- _Rows_:
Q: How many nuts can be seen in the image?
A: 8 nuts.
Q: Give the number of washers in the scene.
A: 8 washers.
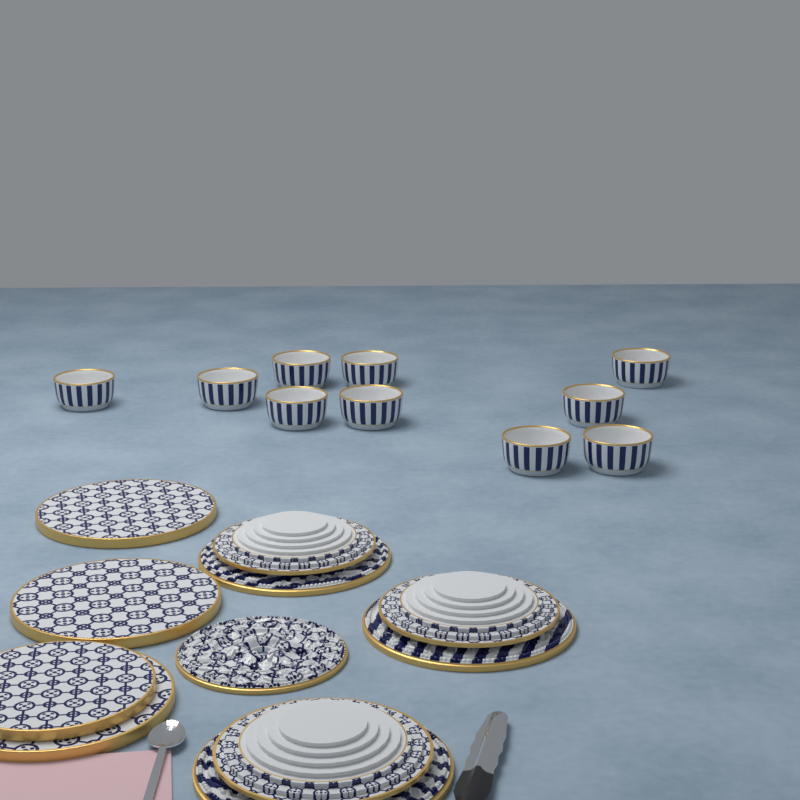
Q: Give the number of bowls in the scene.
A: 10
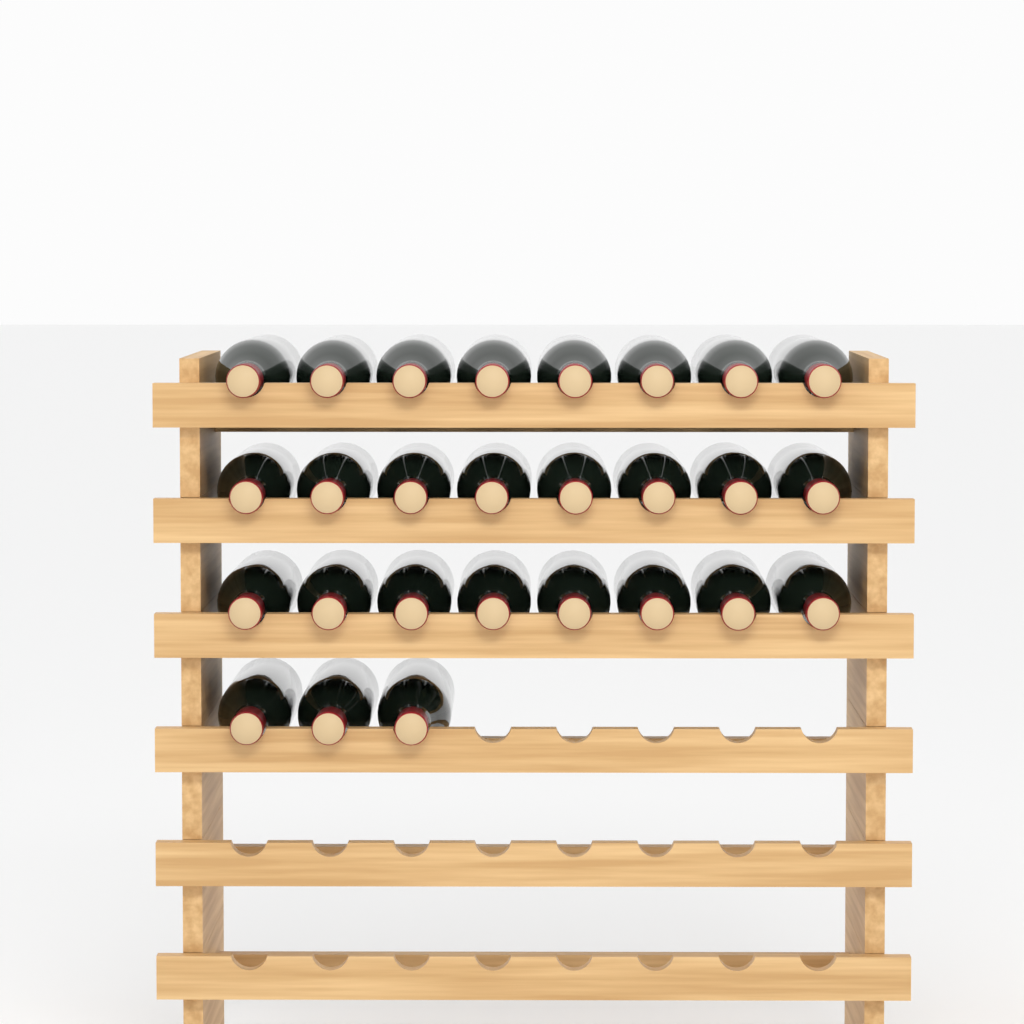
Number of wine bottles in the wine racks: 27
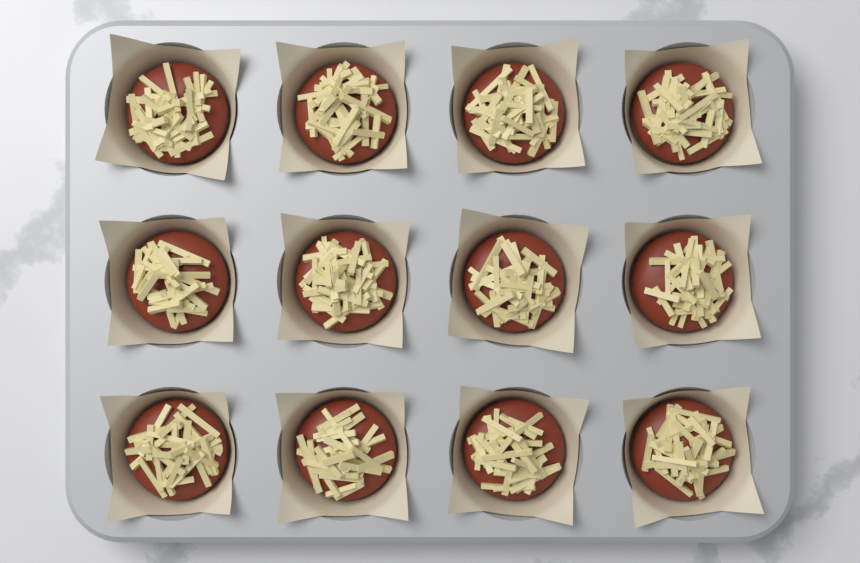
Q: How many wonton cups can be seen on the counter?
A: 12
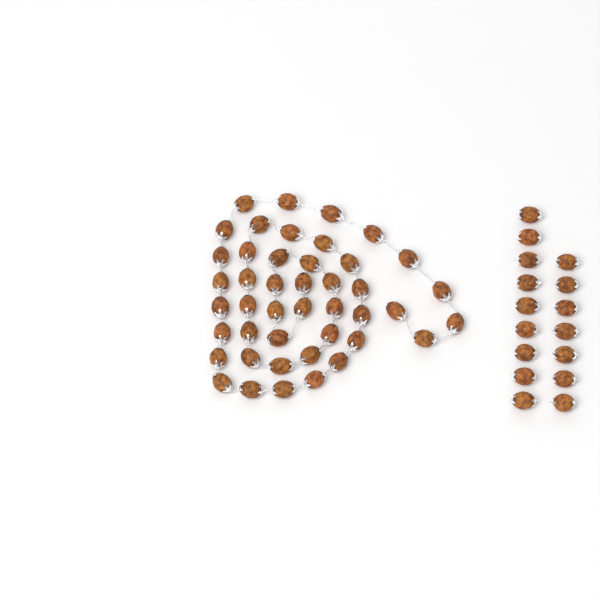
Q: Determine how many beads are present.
---
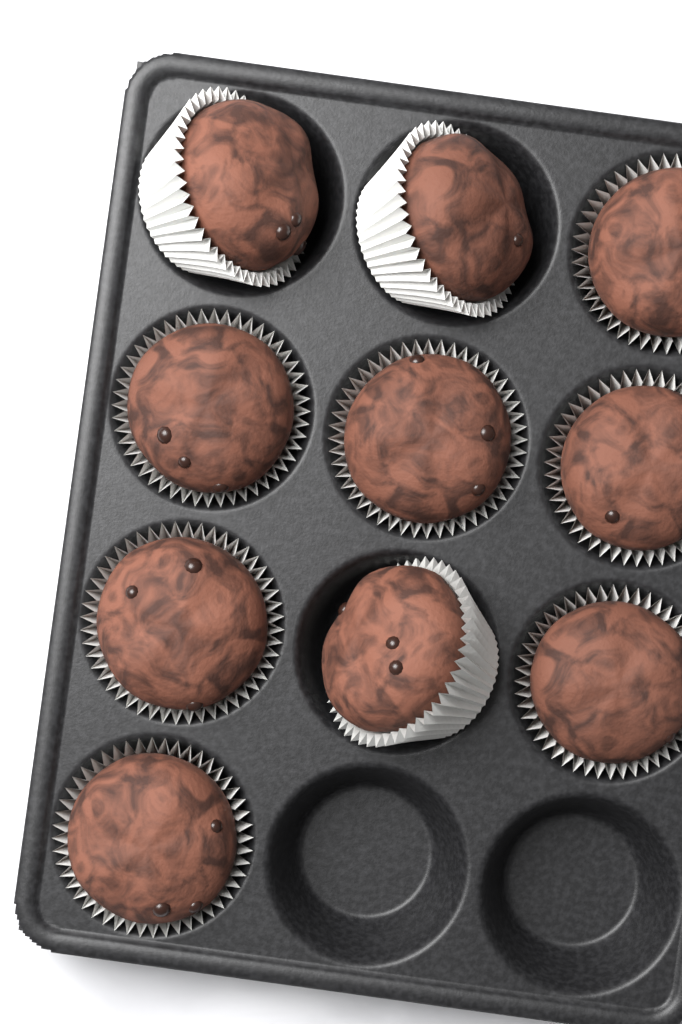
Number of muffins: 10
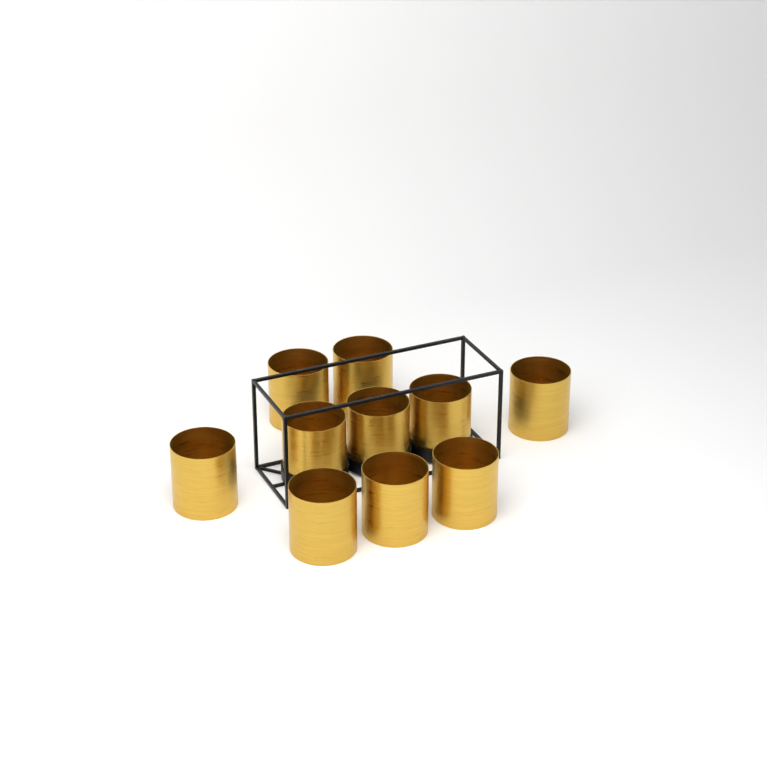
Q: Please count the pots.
* * *
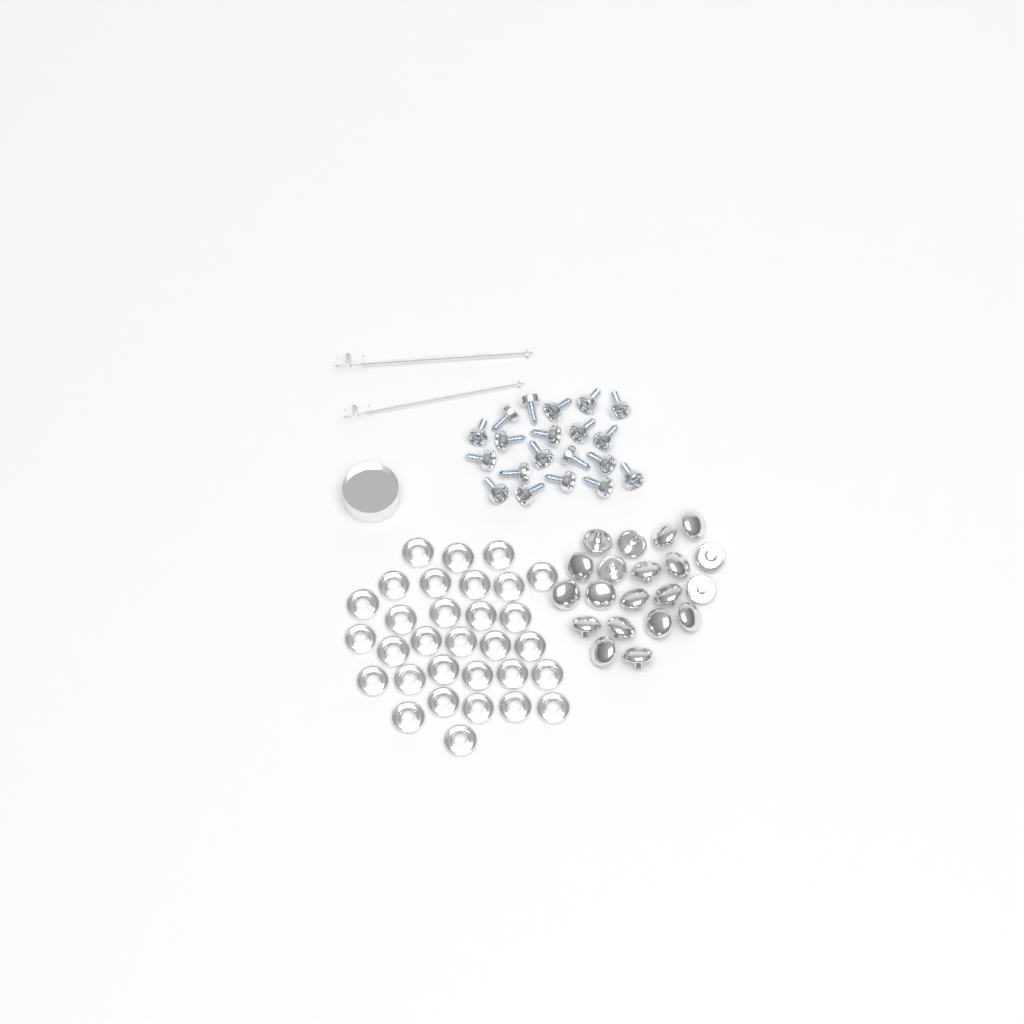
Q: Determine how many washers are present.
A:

- _Exercise objective_: Pick out every line in the rows that contains the string "present" and copy each one. Case counts.

- _Solution to the exercise_:
Q: Determine how many beads are present.
Q: Determine how many washers are present.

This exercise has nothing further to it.